**** RECORD SET ****
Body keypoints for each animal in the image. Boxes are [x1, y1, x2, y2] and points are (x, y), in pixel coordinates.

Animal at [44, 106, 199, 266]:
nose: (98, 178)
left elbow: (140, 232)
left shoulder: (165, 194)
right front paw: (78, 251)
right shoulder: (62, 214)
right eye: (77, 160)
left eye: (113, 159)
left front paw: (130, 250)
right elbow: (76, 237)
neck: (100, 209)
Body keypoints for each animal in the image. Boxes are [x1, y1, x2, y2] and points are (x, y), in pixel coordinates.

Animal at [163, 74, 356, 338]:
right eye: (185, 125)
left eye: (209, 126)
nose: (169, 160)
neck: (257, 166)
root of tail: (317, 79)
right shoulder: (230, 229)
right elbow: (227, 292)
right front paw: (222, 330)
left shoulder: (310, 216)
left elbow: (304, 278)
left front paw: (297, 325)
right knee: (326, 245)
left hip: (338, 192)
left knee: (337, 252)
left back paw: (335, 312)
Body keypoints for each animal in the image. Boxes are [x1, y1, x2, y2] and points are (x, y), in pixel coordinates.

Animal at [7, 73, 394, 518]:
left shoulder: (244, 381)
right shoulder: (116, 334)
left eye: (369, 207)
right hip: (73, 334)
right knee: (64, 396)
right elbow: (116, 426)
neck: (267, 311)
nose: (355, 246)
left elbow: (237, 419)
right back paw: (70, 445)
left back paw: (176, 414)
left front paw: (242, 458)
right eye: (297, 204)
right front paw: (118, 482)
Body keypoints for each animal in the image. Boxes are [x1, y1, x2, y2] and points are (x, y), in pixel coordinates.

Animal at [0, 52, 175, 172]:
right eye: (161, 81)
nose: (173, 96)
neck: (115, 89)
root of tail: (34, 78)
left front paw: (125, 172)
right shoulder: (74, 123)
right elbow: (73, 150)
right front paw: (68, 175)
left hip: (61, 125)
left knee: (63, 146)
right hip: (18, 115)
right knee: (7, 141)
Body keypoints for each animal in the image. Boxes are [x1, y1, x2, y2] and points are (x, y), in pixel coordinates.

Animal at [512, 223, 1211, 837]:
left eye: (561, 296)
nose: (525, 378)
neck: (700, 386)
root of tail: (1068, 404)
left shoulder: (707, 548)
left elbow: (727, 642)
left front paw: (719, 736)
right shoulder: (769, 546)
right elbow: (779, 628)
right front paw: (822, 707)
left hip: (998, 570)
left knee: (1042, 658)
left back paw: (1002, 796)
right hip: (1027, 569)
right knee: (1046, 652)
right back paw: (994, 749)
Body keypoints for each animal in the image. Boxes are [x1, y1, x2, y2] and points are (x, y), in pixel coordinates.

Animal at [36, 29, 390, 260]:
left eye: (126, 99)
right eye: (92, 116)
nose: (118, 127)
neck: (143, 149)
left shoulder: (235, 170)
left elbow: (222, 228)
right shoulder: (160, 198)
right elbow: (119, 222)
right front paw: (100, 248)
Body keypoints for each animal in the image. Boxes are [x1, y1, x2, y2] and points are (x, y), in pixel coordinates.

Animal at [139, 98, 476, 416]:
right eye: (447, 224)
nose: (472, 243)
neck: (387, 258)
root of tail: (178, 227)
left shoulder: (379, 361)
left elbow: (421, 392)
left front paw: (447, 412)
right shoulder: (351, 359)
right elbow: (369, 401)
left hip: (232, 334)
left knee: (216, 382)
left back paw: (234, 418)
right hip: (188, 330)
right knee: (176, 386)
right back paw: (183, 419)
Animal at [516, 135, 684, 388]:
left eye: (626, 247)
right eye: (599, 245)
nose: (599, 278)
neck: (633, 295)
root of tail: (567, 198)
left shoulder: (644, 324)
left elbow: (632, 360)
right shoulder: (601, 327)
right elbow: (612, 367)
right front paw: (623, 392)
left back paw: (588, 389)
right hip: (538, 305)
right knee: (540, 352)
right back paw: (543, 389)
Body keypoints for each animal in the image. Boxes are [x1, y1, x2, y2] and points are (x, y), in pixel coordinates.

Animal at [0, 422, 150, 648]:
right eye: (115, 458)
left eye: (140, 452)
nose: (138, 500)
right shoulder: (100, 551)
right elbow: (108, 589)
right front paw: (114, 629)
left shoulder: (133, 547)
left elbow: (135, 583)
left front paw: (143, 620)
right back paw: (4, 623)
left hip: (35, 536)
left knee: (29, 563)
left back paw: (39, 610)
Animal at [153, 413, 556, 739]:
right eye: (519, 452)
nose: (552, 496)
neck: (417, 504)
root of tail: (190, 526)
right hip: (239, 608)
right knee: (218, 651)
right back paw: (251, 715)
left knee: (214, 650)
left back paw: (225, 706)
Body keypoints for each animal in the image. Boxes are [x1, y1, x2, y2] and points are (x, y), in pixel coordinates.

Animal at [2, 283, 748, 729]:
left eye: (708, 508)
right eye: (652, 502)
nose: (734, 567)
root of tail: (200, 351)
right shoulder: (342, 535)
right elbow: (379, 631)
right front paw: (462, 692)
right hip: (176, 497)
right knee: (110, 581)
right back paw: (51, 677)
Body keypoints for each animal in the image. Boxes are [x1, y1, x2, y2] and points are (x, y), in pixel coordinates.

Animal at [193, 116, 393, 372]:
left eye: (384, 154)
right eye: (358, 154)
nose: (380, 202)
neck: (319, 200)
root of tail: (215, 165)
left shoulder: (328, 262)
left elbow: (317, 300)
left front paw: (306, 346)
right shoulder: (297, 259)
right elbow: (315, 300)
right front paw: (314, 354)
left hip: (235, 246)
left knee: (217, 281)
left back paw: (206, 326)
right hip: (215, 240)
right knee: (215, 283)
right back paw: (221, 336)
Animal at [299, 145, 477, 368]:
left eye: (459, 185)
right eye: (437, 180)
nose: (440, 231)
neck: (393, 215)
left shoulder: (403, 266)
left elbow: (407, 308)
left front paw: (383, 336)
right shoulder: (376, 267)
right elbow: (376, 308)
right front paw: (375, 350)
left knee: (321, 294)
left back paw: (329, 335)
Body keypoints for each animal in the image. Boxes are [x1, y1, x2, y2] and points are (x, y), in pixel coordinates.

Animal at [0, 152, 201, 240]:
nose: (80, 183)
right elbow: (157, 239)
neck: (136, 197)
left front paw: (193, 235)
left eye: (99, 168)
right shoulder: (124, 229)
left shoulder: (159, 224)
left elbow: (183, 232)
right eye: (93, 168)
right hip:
****
• **WHAT IS EXPECTED**
Look over the listing. Pull out every line with the string "tail" in it.

• **EXERCISE SOLUTION**
root of tail: (317, 79)
root of tail: (34, 78)
root of tail: (1068, 404)
root of tail: (178, 227)
root of tail: (567, 198)
root of tail: (190, 526)
root of tail: (200, 351)
root of tail: (215, 165)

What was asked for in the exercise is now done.